Un solo vistazo le permitió comprender que la situación era crítica: los atacantes entraban en tropel por la puerta reventada. Niccolò y Giorgio, junto a los oficiales de los talleres y los aprendices, habían establecido una segunda línea de defensa parapetándose tras unas mesas en el medio de la sala de ventas, antes de la entrada a los salones. Un par de asaltantes yacían en el suelo rodeados de montones de libros esparcidos, algunos manchados de sangre. El enemigo, con espadas y lanzas, estaba a punto de desbordar a los suyos, que se defendían tras sus improvisadas barricadas. Todo aquello le importó poco a Joan, que irrumpió en la escena bramando y maldiciendo con una furia suicida. Solo se frenó un corto instante para lanzar su azcona. Desde pequeño había practicado con el arma de su padre y la manejaba con destreza; la corta distancia que le separaba de los asaltantes hizo de ellos un blanco fácil. De nada le sirvió al individuo que parecía estar al mando la media armadura de acero con la que se protegía el torso. La lanza le penetró por un ojo y le traspasó el cráneo arrancándole el casco, que saltó por los aires. Cayó de espaldas, con los brazos abiertos, sin proferir siquiera un lamento. Su cuerpo aún no había tocado el suelo cuando Joan, rugiendo como un león rabioso, brincaba por encima del parapeto, espada y daga desenfundadas, y la emprendía a cuchilladas con el primero que encontró, sin importarle que le hirieran. El hombre, confundido y temeroso ante tanta agresividad, empezó a retroceder para evitar el filo de las armas de Joan, sin conseguirlo. Al poco caía con un gemido.

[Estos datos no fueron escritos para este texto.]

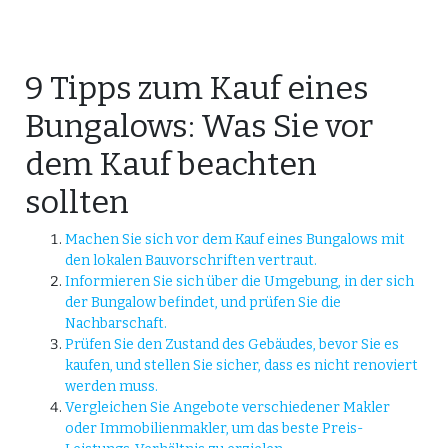
9 Tipps zum Kauf eines
Bungalows: Was Sie vor
dem Kauf beachten
sollten
Machen Sie sich vor dem Kauf eines Bungalows mit
den lokalen Bauvorschriften vertraut.
Informieren Sie sich über die Umgebung, in der sich
der Bungalow befindet, und prüfen Sie die
Nachbarschaft.
Prüfen Sie den Zustand des Gebäudes, bevor Sie es
kaufen, und stellen Sie sicher, dass es nicht renoviert
werden muss.
Vergleichen Sie Angebote verschiedener Makler
oder Immobilienmakler, um das beste Preis-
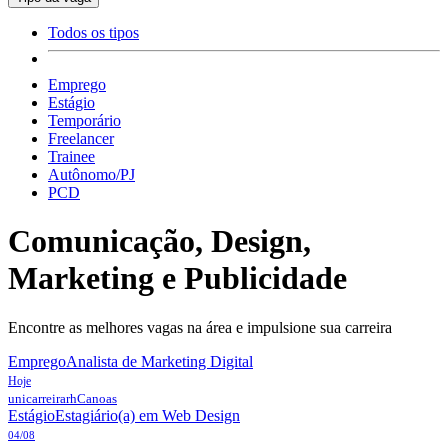
Todos os tipos
Emprego
Estágio
Temporário
Freelancer
Trainee
Autônomo/PJ
PCD
Comunicação, Design,
Marketing e Publicidade
Encontre as melhores vagas na área e impulsione sua carreira
Emprego
Analista de Marketing Digital
Hoje
unicarreirarh
Canoas
Estágio
Estagiário(a) em Web Design
04/08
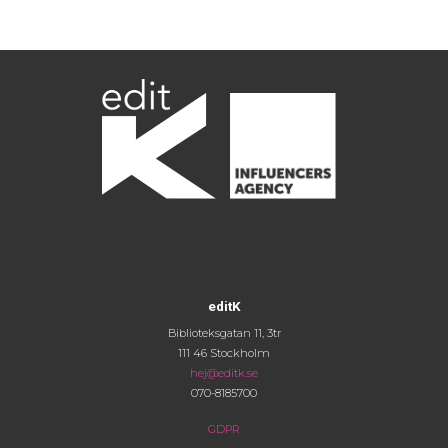
editK
Biblioteksgatan 11, 3tr
111 46 Stockholm
hej@editk.se
070-8185700
GDPR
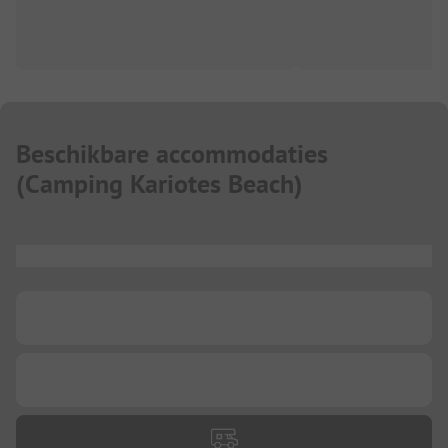
Beschikbare accommodaties
(
Camping Kariotes Beach
)
...
...
...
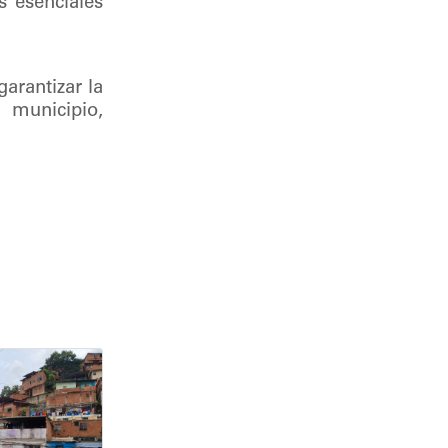
s esenciales
arantizar la
 municipio,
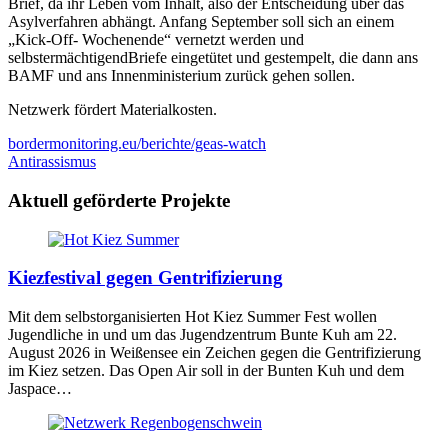
Brief, da ihr Leben vom Inhalt, also der Entscheidung über das
Asylverfahren abhängt. Anfang September soll sich an einem
„Kick-Off- Wochenende“ vernetzt werden und
selbstermächtigendBriefe eingetütet und gestempelt, die dann ans
BAMF
und ans Innenministerium zurück gehen sollen.
Netzwerk fördert Materialkosten.
bordermonitoring.eu/berichte/geas-watch
Antirassismus
Aktuell geförderte Projekte
Kiezfestival gegen Gentrifizierung
Mit dem selbstorganisierten Hot Kiez Summer Fest wollen
Jugendliche in und um das Jugendzentrum Bunte Kuh am 22.
August 2026 in Weißensee ein Zeichen gegen die Gentrifizierung
im Kiez setzen. Das Open Air soll in der Bunten Kuh und dem
Jaspace…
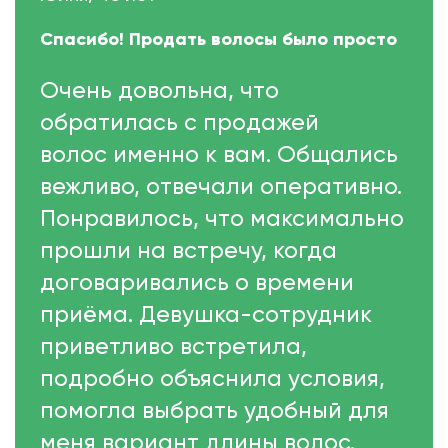
Спасибо! Продать волосы было просто
Очень довольна, что
обратилась с продажей
волос именно к вам. Общались
вежливо, отвечали оперативно.
Понравилось, что максимально
прошли на встречу, когда
договаривались о времени
приёма. Девушка-сотрудник
приветливо встретила,
подробно объяснила условия,
помогла выбрать удобный для
меня вариант длины волос.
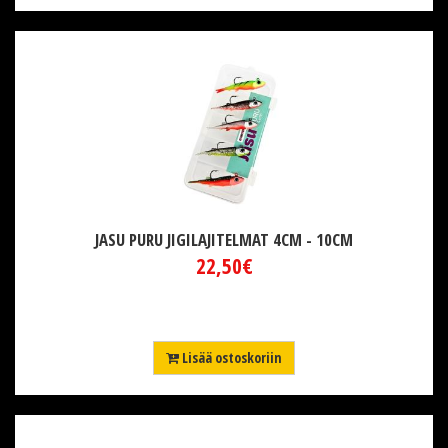
JASU PURU JIGILAJITELMAT 4CM - 10CM
22,50€
Lisää ostoskoriin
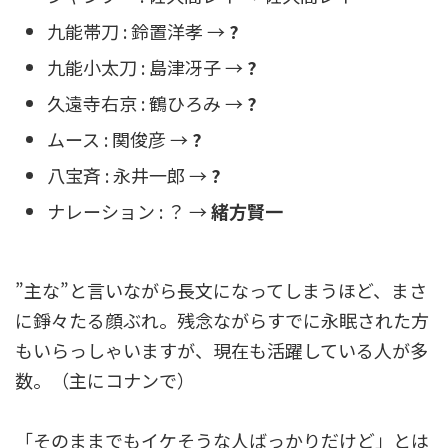
九能帯刀 : 鈴置洋孝 →
?
九能小太刀 : 島津冴子 →
?
久遠寺右京 : 鶴ひろみ →
?
ムース : 関俊彦 →
?
八宝斉 : 永井一郎 →
?
ナレーション : ？ →
緒方賢一
”主な”と言いながら長文になってしまうほど、まさ
に錚々たる顔ぶれ。残念ながらすでに永眠された方
もいらっしゃいますが、現在も活躍している人が多
数。（主にコナンで）
「そのままでもイケそうな人ばっかりだけど」とは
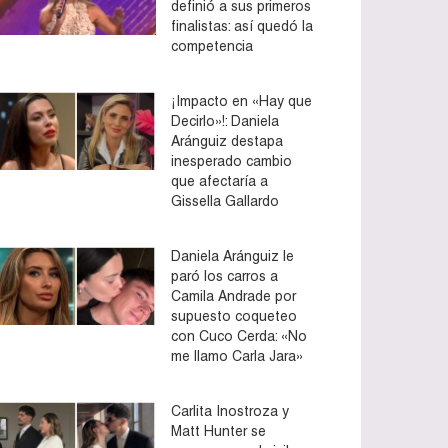
definió a sus primeros
finalistas: así quedó la
competencia
¡Impacto en «Hay que
Decirlo»!: Daniela
Aránguiz destapa
inesperado cambio
que afectaría a
Gissella Gallardo
Daniela Aránguiz le
paró los carros a
Camila Andrade por
supuesto coqueteo
con Cuco Cerda: «No
me llamo Carla Jara»
Carlita Inostroza y
Matt Hunter se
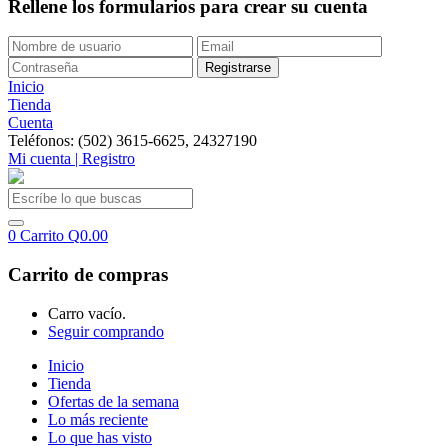
Rellene los formularios para crear su cuenta
Inicio
Tienda
Cuenta
Teléfonos: (502) 3615-6625, 24327190
Mi cuenta | Registro
0
Carrito
Q
0.00
Carrito de compras
Carro vacío.
Seguir comprando
Inicio
Tienda
Ofertas de la semana
Lo más reciente
Lo que has visto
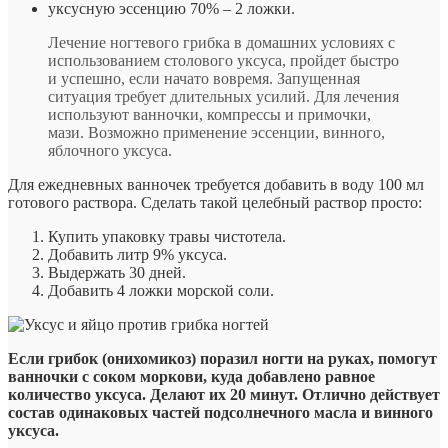
уксусную эссенцию 70% – 2 ложки.
Лечение ногтевого грибка в домашних условиях с
использованием столового уксуса, пройдет быстро
и успешно, если начато вовремя. Запущенная
ситуация требует длительных усилий. Для лечения
используют ванночки, компрессы и примочки,
мази. Возможно применение эссенции, винного,
яблочного уксуса.
Для ежедневных ванночек требуется добавить в воду 100 мл
готового раствора. Сделать такой целебный раствор просто:
Купить упаковку травы чистотела.
Добавить литр 9% уксуса.
Выдержать 30 дней.
Добавить 4 ложки морской соли.
Если грибок (онихомикоз) поразил ногти на руках, помогут
ванночки с соком моркови, куда добавлено равное
количество уксуса. Делают их 20 минут. Отлично действует
состав одинаковых частей подсолнечного масла и винного
уксуса.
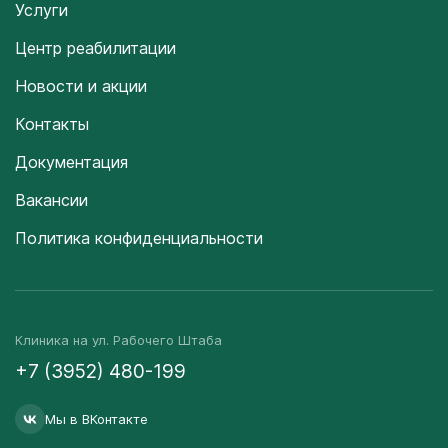
Услуги
Центр реабилитации
Новости и акции
Контакты
Документация
Вакансии
Политика конфиденциальности
Клиника на ул. Рабочего Штаба
+7 (3952) 480-199
Мы в ВКонтакте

Ante aquella inesperada aparición, el enemigo pasó del valor al asombro y después al miedo. Por su parte, los libreros se sintieron contagiados por la loca audacia de su jefe y con un clamor triunfal apartaron los parapetos con los que se protegían y acometieron a sus enemigos. El primero en llegar al lado de Joan para cubrirle el flanco izquierdo fue Niccolò, seguido de Giorgio y de los oficiales y aprendices, que acudieron en manada imitando a sus maestros. Dos de los atacantes soltaron las armas para rendirse, otros cayeron heridos, y los que quedaban recularon hasta la entrada tratando de no darles la espalda. Si antes se empujaban para entrar, ahora lo hacían para salir.

Al poco, Joan, secundado por los suyos, perseguía a los partidarios de los Orsini fuera de la librería, entre los carros convertidos en hogueras y ante el asombro de los vecinos, que contemplaban el espectáculo desde sus ventanas entreabiertas. Entonces se oyó un cornetín que provenía del Campo de' Fiori y un aprendiz gritó desde una de las ventanas del scriptorium situado en el segundo piso:

—¡La caballería vaticana! ¡Llega la caballería del papa!

Aquello evitó que los huidos se reagruparan y escaparon como pudieron en todas direcciones. Joan hizo ademán de perseguirlos, pero Niccolò le sujetó del brazo.

—¡Ya basta! Ya ha habido suficiente sangre.

—Ojalá sea la última que se derrame —gruñó Joan al detenerse.

Notaba que la rabia que había sustituido al dolor desaparecía y era reemplazada por una angustiosa inquietud. Se preguntaba si su madre aún viviría y cuántos más de los suyos habrían caído en la lucha.